## Problem
Search the data for the word "lines" and copy every line that contains it.

*** Exercise input Section Begins ***

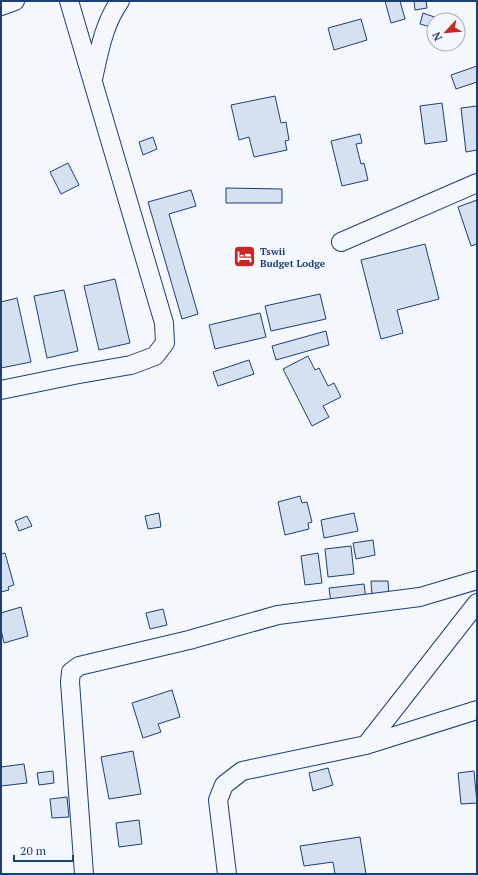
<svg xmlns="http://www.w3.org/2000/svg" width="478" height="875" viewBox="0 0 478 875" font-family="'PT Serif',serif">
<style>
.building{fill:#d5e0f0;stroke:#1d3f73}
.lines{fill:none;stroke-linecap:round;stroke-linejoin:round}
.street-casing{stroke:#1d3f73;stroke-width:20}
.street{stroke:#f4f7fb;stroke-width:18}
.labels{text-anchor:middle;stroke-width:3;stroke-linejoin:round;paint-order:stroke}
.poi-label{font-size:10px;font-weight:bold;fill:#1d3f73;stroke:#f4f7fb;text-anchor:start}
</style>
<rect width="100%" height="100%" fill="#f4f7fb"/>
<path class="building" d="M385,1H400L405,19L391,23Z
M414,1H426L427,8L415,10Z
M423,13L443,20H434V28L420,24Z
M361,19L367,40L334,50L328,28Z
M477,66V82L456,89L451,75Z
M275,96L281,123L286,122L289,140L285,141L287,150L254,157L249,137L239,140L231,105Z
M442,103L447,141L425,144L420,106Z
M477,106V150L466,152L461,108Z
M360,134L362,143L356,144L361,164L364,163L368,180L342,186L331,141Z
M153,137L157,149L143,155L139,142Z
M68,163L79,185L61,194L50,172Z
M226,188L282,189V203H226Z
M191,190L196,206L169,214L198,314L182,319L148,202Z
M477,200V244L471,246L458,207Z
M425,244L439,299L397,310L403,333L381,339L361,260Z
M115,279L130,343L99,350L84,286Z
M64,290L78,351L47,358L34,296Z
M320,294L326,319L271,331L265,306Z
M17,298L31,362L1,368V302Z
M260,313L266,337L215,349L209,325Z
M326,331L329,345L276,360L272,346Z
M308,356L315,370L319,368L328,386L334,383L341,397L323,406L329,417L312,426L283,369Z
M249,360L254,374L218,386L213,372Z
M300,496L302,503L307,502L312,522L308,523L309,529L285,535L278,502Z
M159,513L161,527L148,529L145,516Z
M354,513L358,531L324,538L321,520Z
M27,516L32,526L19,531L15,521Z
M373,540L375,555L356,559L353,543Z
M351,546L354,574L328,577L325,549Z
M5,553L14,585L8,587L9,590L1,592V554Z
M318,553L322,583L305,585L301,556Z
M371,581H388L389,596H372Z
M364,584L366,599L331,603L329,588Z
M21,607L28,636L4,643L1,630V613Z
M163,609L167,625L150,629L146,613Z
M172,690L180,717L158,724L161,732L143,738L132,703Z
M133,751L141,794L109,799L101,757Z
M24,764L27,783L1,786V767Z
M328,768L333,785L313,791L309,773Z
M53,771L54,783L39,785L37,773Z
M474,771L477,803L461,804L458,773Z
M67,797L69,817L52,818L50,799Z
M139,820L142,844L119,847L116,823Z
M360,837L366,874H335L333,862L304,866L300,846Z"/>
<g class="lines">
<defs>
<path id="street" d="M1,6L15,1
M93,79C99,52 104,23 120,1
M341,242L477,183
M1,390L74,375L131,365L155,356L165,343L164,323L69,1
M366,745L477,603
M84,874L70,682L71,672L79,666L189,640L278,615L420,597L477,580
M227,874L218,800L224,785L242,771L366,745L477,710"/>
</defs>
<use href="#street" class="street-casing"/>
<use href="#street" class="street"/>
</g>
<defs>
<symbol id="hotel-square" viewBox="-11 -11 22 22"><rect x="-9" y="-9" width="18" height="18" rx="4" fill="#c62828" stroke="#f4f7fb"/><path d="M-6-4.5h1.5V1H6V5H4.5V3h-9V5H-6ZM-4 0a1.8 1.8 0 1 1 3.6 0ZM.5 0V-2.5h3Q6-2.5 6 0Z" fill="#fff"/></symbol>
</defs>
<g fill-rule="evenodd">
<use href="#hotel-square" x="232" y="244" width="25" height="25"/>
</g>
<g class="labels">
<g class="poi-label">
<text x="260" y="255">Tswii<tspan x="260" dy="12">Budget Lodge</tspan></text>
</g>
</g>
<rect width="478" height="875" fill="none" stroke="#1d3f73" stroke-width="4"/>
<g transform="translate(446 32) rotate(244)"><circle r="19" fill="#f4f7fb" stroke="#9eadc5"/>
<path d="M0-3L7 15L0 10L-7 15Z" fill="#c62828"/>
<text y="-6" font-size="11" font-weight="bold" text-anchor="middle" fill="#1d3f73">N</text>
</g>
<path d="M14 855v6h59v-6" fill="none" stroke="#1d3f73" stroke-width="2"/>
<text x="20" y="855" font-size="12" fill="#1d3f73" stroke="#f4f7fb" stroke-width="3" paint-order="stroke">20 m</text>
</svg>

*** Exercise input Section Ends ***

## Written answer
.lines{fill:none;stroke-linecap:round;stroke-linejoin:round}
<g class="lines">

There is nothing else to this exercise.